包含数字,字母,表达式和方括号的公式的模式

时间:2019-06-28 10:38:54

标签: c# regex parsing

我正在尝试为以下示例的公式编写一个正则表达式。

  1. C=A+B => Output for match will be {A, +, B}
  2. D= C+50 => Output for match will be{C, +, 50}
  3. E = (A+B)*C -100 => Output for match will be{(, A, +, B, ), *, C, -, 100}

我尝试使用正则表达式

[A-Z(\d*)*+/-]

此输出为{A, +, 5, 0}

但是它没有为A+50

提供正确的输出

2 个答案:

答案 0 :(得分:4)

我建议使用 FSM (有限状态机),而不要使用正则表达式。
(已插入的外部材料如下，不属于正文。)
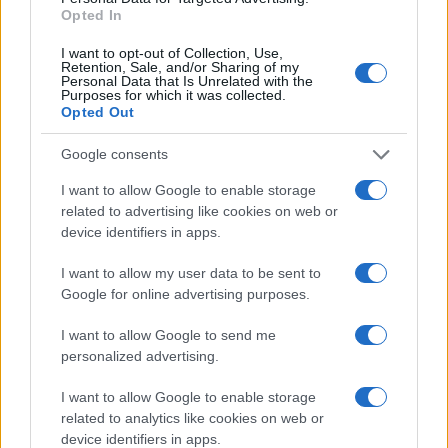
Opted In
include:
I want to opt-out of Collection, Use,
Surgical Resection
: The primary treatment for
Retention, Sale, and/or Sharing of my
localized CRC, aiming for complete removal of the
Personal Data that Is Unrelated with the
Purposes for which it was collected.
tumor and affected lymph nodes.
Opted Out
Chemotherapy and Radiotherapy
: Used as
adjuvant treatments post-surgery in advanced cases
Google consents
or neoadjuvantly to downstage tumours
I want to allow Google to enable storage
preoperatively.
related to advertising like cookies on web or
Targeted Therapies
: For metastatic CRC, including
device identifiers in apps.
monoclonal antibodies and kinase inhibitors, based
on specific genetic mutations in the tumour.
I want to allow my user data to be sent to
Google for online advertising purposes.
Prognosis
I want to allow Google to send me
The prognosis of CRC varies significantly with the
personalized advertising.
stage at diagnosis. Early-stage disease has a 5-year
I want to allow Google to enable storage
survival rate of over 90%, which decreases to
related to analytics like cookies on web or
approximately 10% for metastatic disease. Factors
device identifiers in apps.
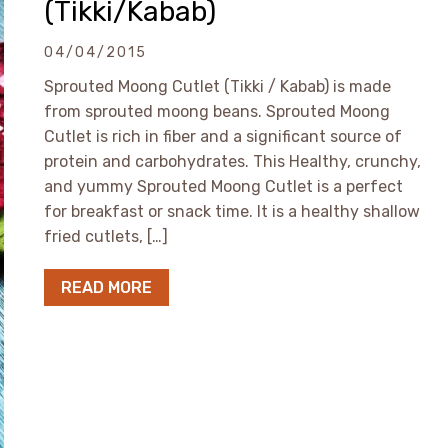
(Tikki/Kabab)
04/04/2015
Sprouted Moong Cutlet (Tikki / Kabab) is made
from sprouted moong beans. Sprouted Moong
Cutlet is rich in fiber and a significant source of
protein and carbohydrates. This Healthy, crunchy,
and yummy Sprouted Moong Cutlet is a perfect
for breakfast or snack time. It is a healthy shallow
fried cutlets, […]
READ MORE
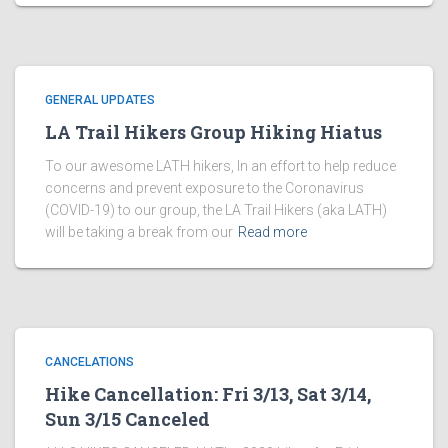
GENERAL UPDATES
LA Trail Hikers Group Hiking Hiatus
To our awesome LATH hikers, In an effort to help reduce
concerns and prevent exposure to the Coronavirus
(COVID-19) to our group, the LA Trail Hikers (aka LATH)
will be taking a break from our
Read more
CANCELATIONS
Hike Cancellation: Fri 3/13, Sat 3/14,
Sun 3/15 Canceled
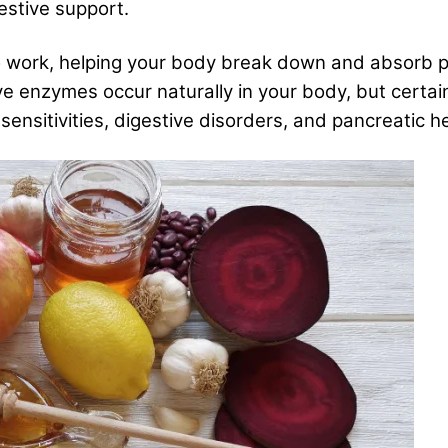
estive support.
o work, helping your body break down and absorb p
ve enzymes occur naturally in your body, but certa
ensitivities, digestive disorders, and pancreatic he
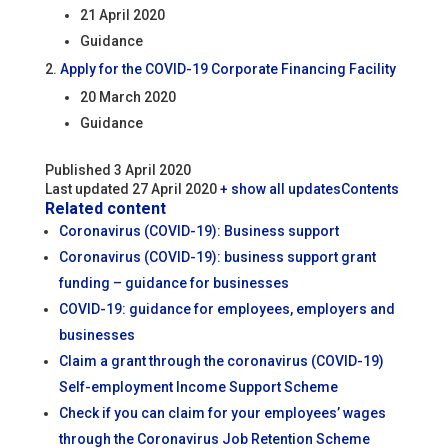
21 April 2020
Guidance
Apply for the COVID-19 Corporate Financing Facility
20 March 2020
Guidance
Published 3 April 2020
Last updated 27 April 2020
+ show all updates
Contents
Related content
Coronavirus (COVID-19): Business support
Coronavirus (COVID-19): business support grant
funding – guidance for businesses
COVID-19: guidance for employees, employers and
businesses
Claim a grant through the coronavirus (COVID-19)
Self-employment Income Support Scheme
Check if you can claim for your employees’ wages
through the Coronavirus Job Retention Scheme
这里有3个状态:

  1. 既不是变量也不是数字0
  2. 在变量1
  3. 在编号2

代码:

private static IEnumerable<string> Parse(string formula) {
  int state = 0;

  StringBuilder buffer = new StringBuilder();

  foreach (var c in formula) {
    if (state == 0) { // neither var nor number
      if (char.IsWhiteSpace(c))
        continue;

      if (char.IsDigit(c)) {
        buffer.Append(c);
        state = 2;
      }
      else if (char.IsLetter(c)) {
        buffer.Append(c);
        state = 1;
      } 
      else 
        yield return c.ToString();
    }
    else if (state == 1) { // within variable
      if (char.IsDigit(c) || char.IsLetter(c))
        buffer.Append(c);
      else {
        yield return buffer.ToString();
        buffer.Clear(); 

        state = 0;

        if (!char.IsWhiteSpace(c))
          yield return c.ToString();
      }
    }
    else if (state == 2) { // within number
      if (char.IsDigit(c))
        buffer.Append(c);
      else if (char.IsLetter(c)) {
        // 123abc we turn into 123 * abc
        yield return buffer.ToString();
        buffer.Clear();

        state = 1; 

        yield return "*";

        buffer.Append(c);
      }
      else {
        yield return buffer.ToString();
        buffer.Clear();

        state = 0;

        if (!char.IsWhiteSpace(c))
          yield return c.ToString();
      } 
    }
  } 

  if (buffer.Length > 0)
    yield return buffer.ToString();
}

演示:

  string[] tests = new string[] {
    "C=A+B",
    "D= C+50",
    "E = (A+B)*C -100",
  };

  string result = string.Join(Environment.NewLine, tests
    .Select(test => new {
      formula = test,
      parsed = Parse(test)
        .SkipWhile(term => term != "=") // we don't want "C = " or alike part
        .Skip(1)
    })
    .Select(test => $"{test.formula,-20} => {string.Join(", ", test.parsed)}"));

 Console.Write(result);

结果:

C=A+B                => A, +, B
D= C+50              => C, +, 50
E = (A+B)*C -100     => (, A, +, B, ), *, C, -, 100

答案 1 :(得分:1)

对各个项目(例如模式)使用|(或)

\d+|\W|\w

转换为任何数字或任何非字母字符或任何字母字符。